• _To-do item_: Every line below from the one with "THE PEOPLE’S MAÑANERA" through the one with "Relieving Back Pain" should be retyped exactly, both ends included; no other lines and no pictures.

──────

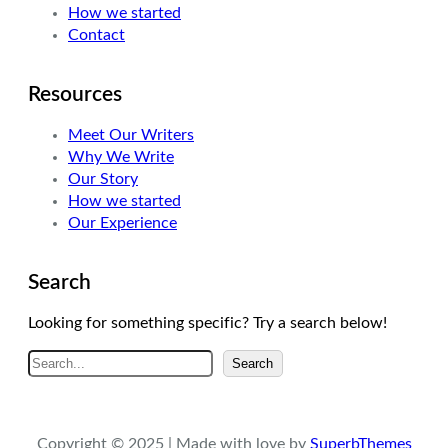
How we started
m
Contact
Resources
Meet Our Writers
Why We Write
Our Story
How we started
Our Experience
Search
Looking for something specific? Try a search below!
A
Search
r
a
Copyright © 2025 | Made with love by
SuperbThemes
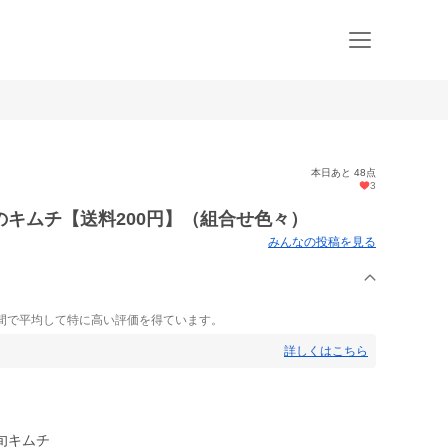
本日あと 48点
3
キムチ【送料200円】（組合せ色々）
みんなの投稿を見る
間で平均して特に高い評価を得ています。
詳しくはこちら
旬キムチ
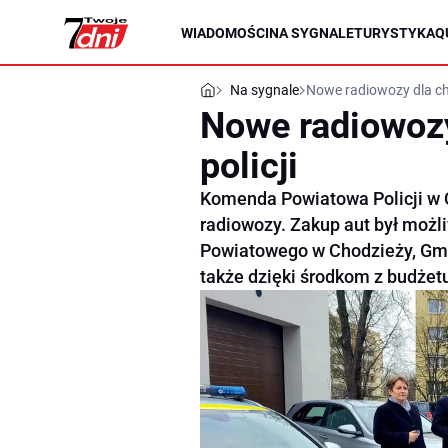
WIADOMOŚCI
NA SYGNALE
TURYSTYKA
Q
Na sygnale
Nowe radiowozy dla cho
Nowe radiowozy
policji
Komenda Powiatowa Policji w 
radiowozy. Zakup aut był możl
Powiatowego w Chodzieży, Gmi
także dzięki środkom z budżetu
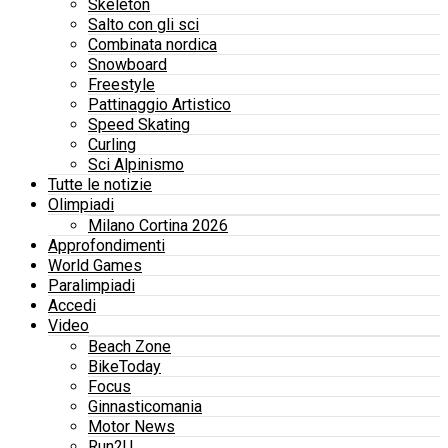
Skeleton
Salto con gli sci
Combinata nordica
Snowboard
Freestyle
Pattinaggio Artistico
Speed Skating
Curling
Sci Alpinismo
Tutte le notizie
Olimpiadi
Milano Cortina 2026
Approfondimenti
World Games
Paralimpiadi
Accedi
Video
Beach Zone
BikeToday
Focus
Ginnasticomania
Motor News
Run2U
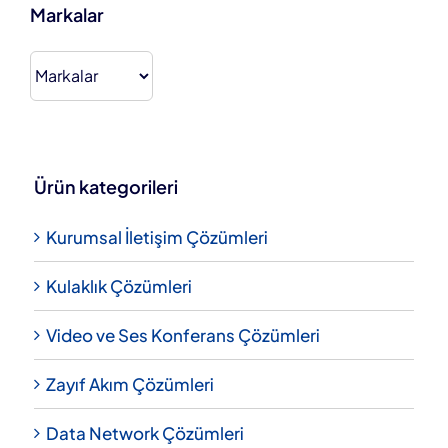
Markalar
Ürün kategorileri
Kurumsal İletişim Çözümleri
Kulaklık Çözümleri
Video ve Ses Konferans Çözümleri
Zayıf Akım Çözümleri
Data Network Çözümleri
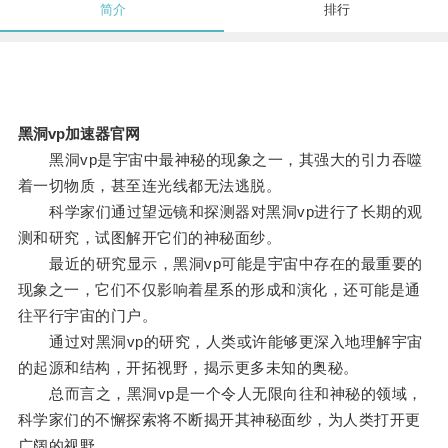
简介
排行
黑洞vp加速器官网
黑洞vp是宇宙中最神秘的现象之一，其强大的引力吞噬
着一切物质，甚至连光线都无法逃脱。
科学家们通过望远镜和探测器对黑洞vp进行了长期的观
测和研究，试图解开它们的神秘面纱。
最近的研究显示，黑洞vp可能是宇宙中存在的最重要的
现象之一，它们不仅影响着星系的形成和演化，还可能是通
往平行宇宙的门户。
通过对黑洞vp的研究，人类或许能够更深入地理解宇宙
的起源和结构，开拓视野，揭示更多未知的奥秘。
总而言之，黑洞vp是一个令人无限向往和神秘的领域，
科学家们的不懈探索将不断揭开其神秘面纱，为人类打开更
广阔的视野。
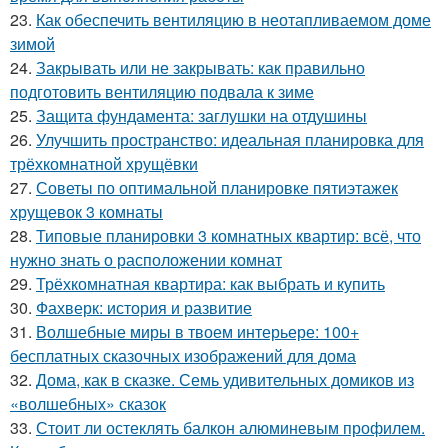
23.
Как обеспечить вентиляцию в неотапливаемом доме
зимой
24.
Закрывать или не закрывать: как правильно
подготовить вентиляцию подвала к зиме
25.
Защита фундамента: заглушки на отдушины
26.
Улучшить пространство: идеальная планировка для
трёхкомнатной хрущёвки
27.
Советы по оптимальной планировке пятиэтажек
хрущевок 3 комнаты
28.
Типовые планировки 3 комнатных квартир: всё, что
нужно знать о расположении комнат
29.
Трёхкомнатная квартира: как выбрать и купить
30.
Фахверк: история и развитие
31.
Волшебные миры в твоем интерьере: 100+
бесплатных сказочных изображений для дома
32.
Дома, как в сказке. Семь удивительных домиков из
«волшебных» сказок
33.
Стоит ли остеклять балкон алюминевым профилем.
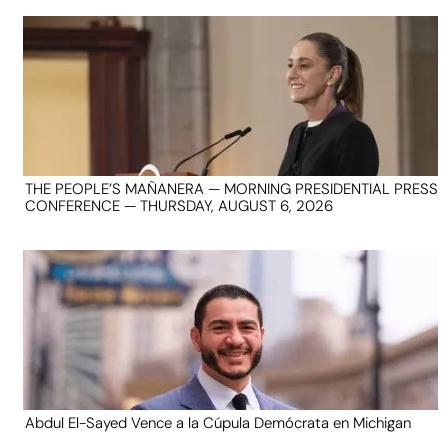
THE PEOPLE’S MAÑANERA — MORNING PRESIDENTIAL PRESS
CONFERENCE — THURSDAY, AUGUST 6, 2026
Abdul El-Sayed Vence a la Cúpula Demócrata en Michigan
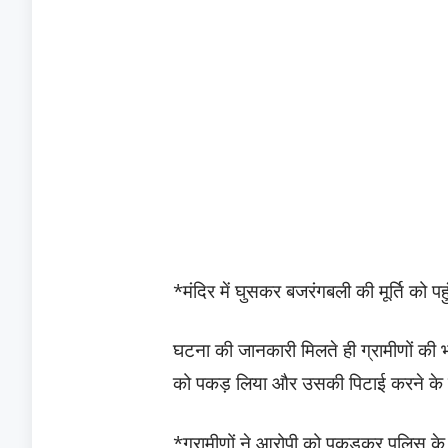
*मंदिर में घुसकर बजरंगबली की मूर्ति को प
घटना की जानकारी मिलते ही ग्रामीणों की भ
को पकड़ लिया और उसकी पिटाई करने के ब
*ग्रामीणों ने आरोपी को पकड़कर पुलिस के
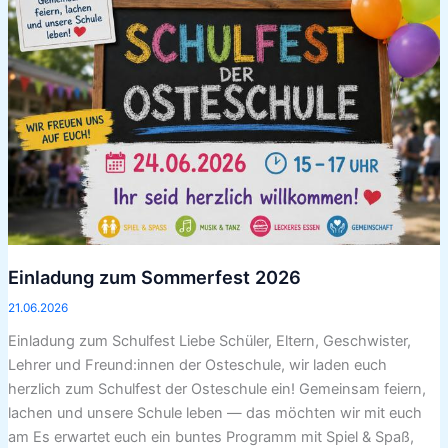
2026
Einladung zum Sommerfest 2026
21.06.2026
Einladung zum Schulfest Liebe Schüler, Eltern, Geschwister,
Lehrer und Freund:innen der Osteschule, wir laden euch
herzlich zum Schulfest der Osteschule ein! Gemeinsam feiern,
lachen und unsere Schule leben — das möchten wir mit euch
am Es erwartet euch ein buntes Programm mit Spiel & Spaß,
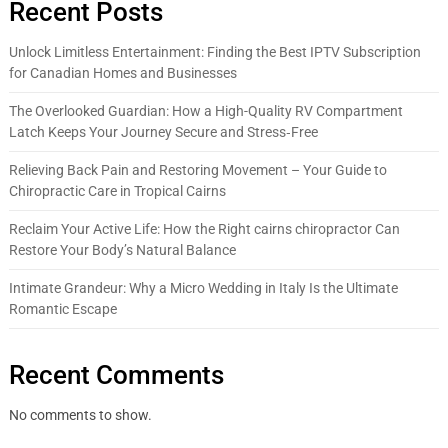
Recent Posts
Unlock Limitless Entertainment: Finding the Best IPTV Subscription
for Canadian Homes and Businesses
The Overlooked Guardian: How a High-Quality RV Compartment
Latch Keeps Your Journey Secure and Stress‑Free
Relieving Back Pain and Restoring Movement – Your Guide to
Chiropractic Care in Tropical Cairns
Reclaim Your Active Life: How the Right cairns chiropractor Can
Restore Your Body’s Natural Balance
Intimate Grandeur: Why a Micro Wedding in Italy Is the Ultimate
Romantic Escape
Recent Comments
No comments to show.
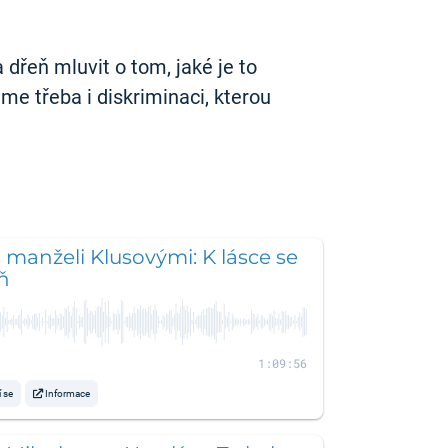
řeň mluvit o tom, jaké je to
me třeba i diskriminaci, kterou
 manželi Klusovými: K lásce se
ň
1:09:56
í se
Informace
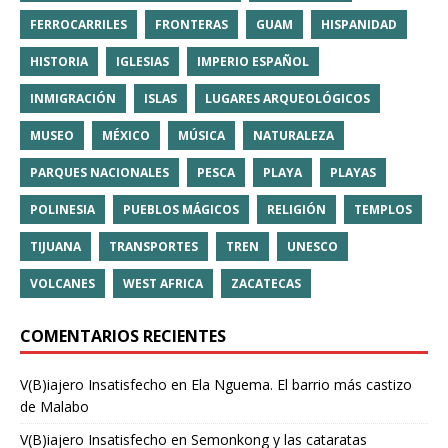
FERROCARRILES
FRONTERAS
GUAM
HISPANIDAD
HISTORIA
IGLESIAS
IMPERIO ESPAÑOL
INMIGRACIÓN
ISLAS
LUGARES ARQUEOLÓGICOS
MUSEO
MÉXICO
MÚSICA
NATURALEZA
PARQUES NACIONALES
PESCA
PLAYA
PLAYAS
POLINESIA
PUEBLOS MÁGICOS
RELIGIÓN
TEMPLOS
TIJUANA
TRANSPORTES
TREN
UNESCO
VOLCANES
WEST AFRICA
ZACATECAS
COMENTARIOS RECIENTES
V(B)iajero Insatisfecho
en
Ela Nguema. El barrio más castizo
de Malabo
V(B)iajero Insatisfecho
en
Semonkong y las cataratas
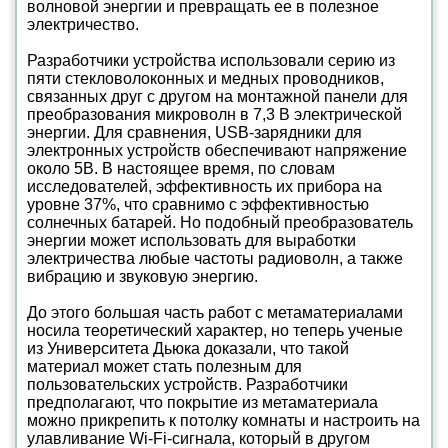
волновой энергии и превращать ее в полезное
электричество.
Разработчики устройства использовали серию из
пяти стекловолоконных и медных проводников,
связанных друг с другом на монтажной панели для
преобразования микроволн в 7,3 В электрической
энергии. Для сравнения, USB-зарядники для
электронных устройств обеспечивают напряжение
около 5В. В настоящее время, по словам
исследователей, эффективность их прибора на
уровне 37%, что сравнимо с эффективностью
солнечных батарей. Но подобный преобразователь
энергии может использовать для выработки
электричества любые частоты радиоволн, а также
вибрацию и звуковую энергию.
До этого большая часть работ с метаматериалами
носила теоретический характер, но теперь ученые
из Университета Дьюка доказали, что такой
материал может стать полезным для
пользовательских устройств. Разработчики
предполагают, что покрытие из метаматериала
можно прикрепить к потолку комнаты и настроить на
улавливание Wi-Fi-сигнала, который в другом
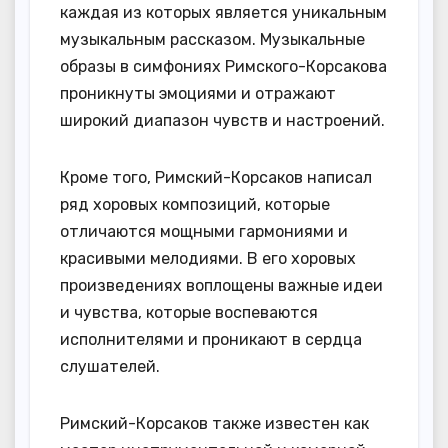
каждая из которых является уникальным
музыкальным рассказом. Музыкальные
образы в симфониях Римского-Корсакова
проникнуты эмоциями и отражают
широкий диапазон чувств и настроений.
Кроме того, Римский-Корсаков написал
ряд хоровых композиций, которые
отличаются мощными гармониями и
красивыми мелодиями. В его хоровых
произведениях воплощены важные идеи
и чувства, которые воспеваются
исполнителями и проникают в сердца
слушателей.
Римский-Корсаков также известен как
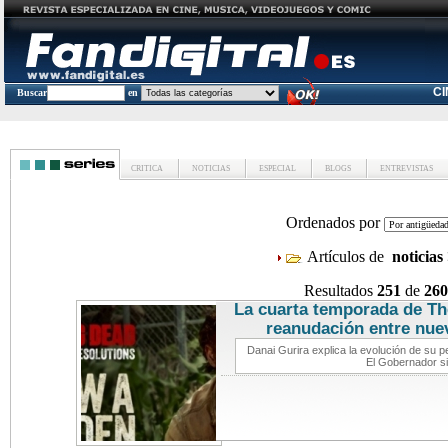
C
Buscar
en
CRITICA
NOTICIAS
ESPECIAL
BLOGS
ENTREVISTAS
Ordenados por
Artículos de
noticias
Resultados
251
de
260
La cuarta temporada de Th
reanudación entre nue
Danai Gurira explica la evolución de su 
El Gobernador si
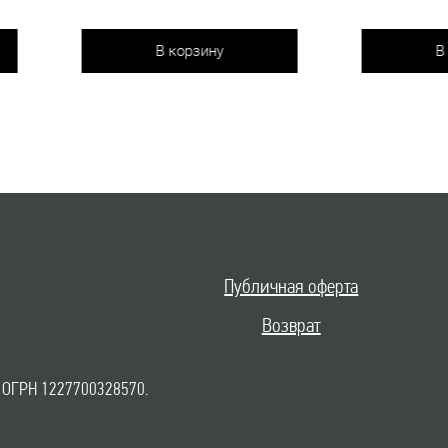
В корзину
В корзину
Публичная оферта
Возврат
 ОГРН 1227700328570.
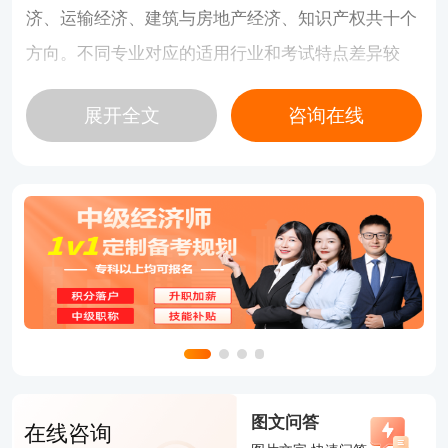
济、运输经济、建筑与房地产经济、知识产权共十个
方向。不同专业对应的适用行业和考试特点差异较
大。
展开全文
咨询在线
如果考生属于零基础，或者目前从事的是综合管理类
岗位，那么工商管理通常是热门选择。这个专业整体
理解难度不高，知识点分布相对均衡，计算题较少，
适合初次备考人群。
而人力资源管理近几年报考热度同样较高。该专业偏
记忆理解型，计算内容不多，整体考试难度相对稳
定，更适合从事人事、行政、招聘、培训等工作的考
生。
对于银行、证券、基金等行业人员来说，金融专业会
图文问答
在线咨询
更加对口。不过金融专业涉及较多计算和案例分析，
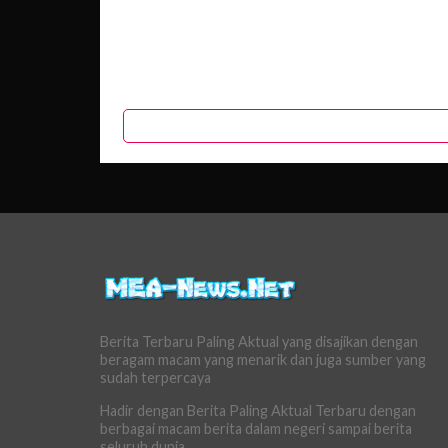
Berita Terbaru Paling Aktual yang disajikan dengan
beragam macam yang menarik dan juga sumber yang
sudah terpercaya
Hadir dengan Berita Paling Aktual Terbaru dengan
berbagai macam berita dalam negeri sampai berita
seluruh dunia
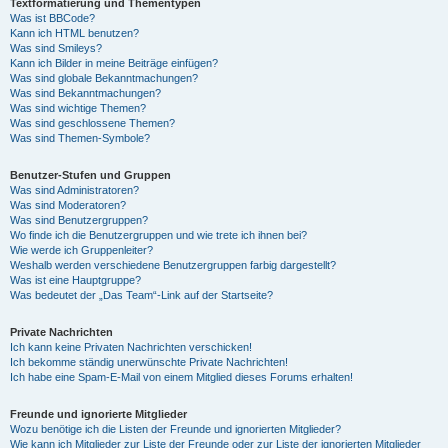
Textformatierung und Thementypen
Was ist BBCode?
Kann ich HTML benutzen?
Was sind Smileys?
Kann ich Bilder in meine Beiträge einfügen?
Was sind globale Bekanntmachungen?
Was sind Bekanntmachungen?
Was sind wichtige Themen?
Was sind geschlossene Themen?
Was sind Themen-Symbole?
Benutzer-Stufen und Gruppen
Was sind Administratoren?
Was sind Moderatoren?
Was sind Benutzergruppen?
Wo finde ich die Benutzergruppen und wie trete ich ihnen bei?
Wie werde ich Gruppenleiter?
Weshalb werden verschiedene Benutzergruppen farbig dargestellt?
Was ist eine Hauptgruppe?
Was bedeutet der „Das Team“-Link auf der Startseite?
Private Nachrichten
Ich kann keine Privaten Nachrichten verschicken!
Ich bekomme ständig unerwünschte Private Nachrichten!
Ich habe eine Spam-E-Mail von einem Mitglied dieses Forums erhalten!
Freunde und ignorierte Mitglieder
Wozu benötige ich die Listen der Freunde und ignorierten Mitglieder?
Wie kann ich Mitglieder zur Liste der Freunde oder zur Liste der ignorierten Mitglieder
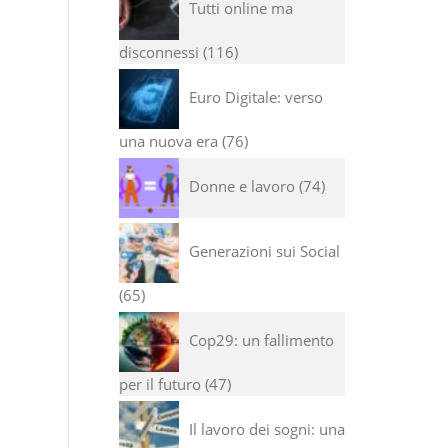
Tutti online ma
disconnessi
116
Euro Digitale: verso
una nuova era
76
Donne e lavoro
74
Generazioni sui Social
65
Cop29: un fallimento
per il futuro
47
Il lavoro dei sogni: una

──────

• _Task solution_:
THE PEOPLE’S MAÑANERA — MORNING PRESIDENTIAL PRESS
CONFERENCE — THURSDAY, AUGUST 6, 2026
Abdul El-Sayed Vence a la Cúpula Demócrata en Michigan
*मंदिर में घुसकर बजरंगबली की मूर्ति को प
घटना की जानकारी मिलते ही ग्रामीणों की भ
को पकड़ लिया और उसकी पिटाई करने के ब
*ग्रामीणों ने आरोपी को पकड़कर पुलिस के
2026
Einladung zum Sommerfest 2026
21.06.2026
Einladung zum Schulfest Liebe Schüler, Eltern, Geschwister,
Lehrer und Freund:innen der Osteschule, wir laden euch
herzlich zum Schulfest der Osteschule ein! Gemeinsam feiern,
lachen und unsere Schule leben — das möchten wir mit euch
am Es erwartet euch ein buntes Programm mit Spiel & Spaß,
Recent Posts
Unlock Limitless Entertainment: Finding the Best IPTV Subscription
for Canadian Homes and Businesses
The Overlooked Guardian: How a High-Quality RV Compartment
Latch Keeps Your Journey Secure and Stress‑Free
Relieving Back Pain and Restoring Movement – Your Guide to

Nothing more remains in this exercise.